El enólogo francés Michel Rolland, considerado una de las figuras más influyentes de la vitivinicultura a nivel global y un actor clave en el desarrollo del Malbec argentino, falleció este jueves a los 78 años tras sufrir un infarto durante la madrugada en Francia.
Originario de Pomerol, una de las zonas más prestigiosas del mundo del vino, creció en una familia vinculada a la producción vitivinícola. A lo largo de cuatro décadas trabajó en distintos países, aunque encontró en la Argentina un lugar central en su carrera, al punto de considerarlo su segundo hogar.
La noticia de su muerte fue confirmada por Clos de los Siete, el emprendimiento más personal que desarrolló en el país.
Rolland fue protagonista de una transformación profunda en la industria del vino argentino. Su llegada se produjo a fines de los años 80, cuando fue convocado por Arnaldo Etchart para trabajar en Cafayate. Era 1988 y aceptó el desafío sin haber probado previamente vinos locales. Años más tarde, recordaría con humor: “Si lo hubiera hecho, no habría tomado el avión”, según relató en un evento realizado en Cariló.
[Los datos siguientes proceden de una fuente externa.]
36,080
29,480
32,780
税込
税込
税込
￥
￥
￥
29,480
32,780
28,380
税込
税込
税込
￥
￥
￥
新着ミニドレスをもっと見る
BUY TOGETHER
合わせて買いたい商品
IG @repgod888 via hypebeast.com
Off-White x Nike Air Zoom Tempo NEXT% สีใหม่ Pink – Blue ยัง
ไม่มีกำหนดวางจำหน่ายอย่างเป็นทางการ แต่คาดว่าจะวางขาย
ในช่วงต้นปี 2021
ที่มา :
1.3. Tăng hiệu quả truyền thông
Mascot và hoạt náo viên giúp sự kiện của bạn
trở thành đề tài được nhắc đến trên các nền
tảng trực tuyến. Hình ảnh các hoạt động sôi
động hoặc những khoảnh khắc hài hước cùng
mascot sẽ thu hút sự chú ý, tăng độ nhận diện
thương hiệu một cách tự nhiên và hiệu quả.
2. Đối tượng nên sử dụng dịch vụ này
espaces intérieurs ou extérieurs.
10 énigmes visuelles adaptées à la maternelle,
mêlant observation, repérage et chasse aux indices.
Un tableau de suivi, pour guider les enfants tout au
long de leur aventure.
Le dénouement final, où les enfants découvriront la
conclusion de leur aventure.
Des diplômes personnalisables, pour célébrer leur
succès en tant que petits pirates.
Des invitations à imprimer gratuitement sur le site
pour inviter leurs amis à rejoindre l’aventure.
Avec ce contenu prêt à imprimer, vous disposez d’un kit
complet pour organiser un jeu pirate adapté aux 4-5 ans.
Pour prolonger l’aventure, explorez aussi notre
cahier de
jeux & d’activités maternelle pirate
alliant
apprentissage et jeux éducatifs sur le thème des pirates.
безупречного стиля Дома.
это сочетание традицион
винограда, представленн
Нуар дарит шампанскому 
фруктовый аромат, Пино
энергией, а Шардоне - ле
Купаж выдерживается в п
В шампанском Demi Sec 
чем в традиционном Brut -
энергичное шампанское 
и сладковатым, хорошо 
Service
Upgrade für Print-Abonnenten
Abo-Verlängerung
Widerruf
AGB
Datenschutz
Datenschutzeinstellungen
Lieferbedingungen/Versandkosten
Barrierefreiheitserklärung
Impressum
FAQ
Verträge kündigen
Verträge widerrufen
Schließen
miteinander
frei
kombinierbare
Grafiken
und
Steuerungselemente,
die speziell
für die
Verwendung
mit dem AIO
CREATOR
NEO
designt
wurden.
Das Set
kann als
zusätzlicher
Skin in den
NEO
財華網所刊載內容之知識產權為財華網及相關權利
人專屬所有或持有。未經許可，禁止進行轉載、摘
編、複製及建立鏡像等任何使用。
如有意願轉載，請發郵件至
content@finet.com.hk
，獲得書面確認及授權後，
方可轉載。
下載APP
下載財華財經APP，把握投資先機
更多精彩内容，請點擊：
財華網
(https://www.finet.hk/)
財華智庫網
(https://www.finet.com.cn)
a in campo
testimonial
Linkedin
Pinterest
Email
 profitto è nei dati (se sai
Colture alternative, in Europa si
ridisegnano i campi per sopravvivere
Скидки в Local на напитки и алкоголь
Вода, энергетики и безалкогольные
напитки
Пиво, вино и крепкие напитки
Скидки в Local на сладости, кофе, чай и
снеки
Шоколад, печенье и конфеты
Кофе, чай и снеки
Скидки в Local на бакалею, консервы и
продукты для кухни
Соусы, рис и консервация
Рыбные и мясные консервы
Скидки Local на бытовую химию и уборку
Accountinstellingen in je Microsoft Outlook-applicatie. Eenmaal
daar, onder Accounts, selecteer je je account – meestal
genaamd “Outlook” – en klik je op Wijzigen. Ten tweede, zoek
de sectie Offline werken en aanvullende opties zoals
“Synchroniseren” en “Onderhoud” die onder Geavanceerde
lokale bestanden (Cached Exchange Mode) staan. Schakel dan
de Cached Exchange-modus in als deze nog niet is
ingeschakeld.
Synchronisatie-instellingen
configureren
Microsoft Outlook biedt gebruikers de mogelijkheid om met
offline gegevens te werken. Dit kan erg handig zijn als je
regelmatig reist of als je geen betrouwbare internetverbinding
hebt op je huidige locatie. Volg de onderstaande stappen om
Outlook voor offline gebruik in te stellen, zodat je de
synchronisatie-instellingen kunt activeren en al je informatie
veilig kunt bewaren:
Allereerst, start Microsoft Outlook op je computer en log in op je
Sin embargo, ese primer contacto con el país lo marcó profundamente. En aquella misma ocasión, dejó una reflexión que con el tiempo resultó casi premonitoria: “Argentina tiene tiempo para crecer y posicionarse mejor en el mundo del vino”.
Desde entonces, mantuvo un vínculo constante con la producción local. Fundó la consultora Eno Rolland y fue uno de los socios impulsores de Clos de los Siete, proyecto que reunió a inversores franceses en Mendoza. Allí se desarrolló un complejo de unas 600 hectáreas de viñedos, con varias bodegas que elaboran sus propias etiquetas y, en conjunto, un vino emblema.
A lo largo de su trayectoria, Rolland trabajó en 22 países, aunque solía resumir su relación con el mundo en una frase: “Francia es para vivir, Estados Unidos para trabajar y Argentina para disfrutar”. Su vínculo con el país se mantuvo activo hasta el final: su última visita había sido en diciembre pasado, cuando viajó nuevamente a Mendoza.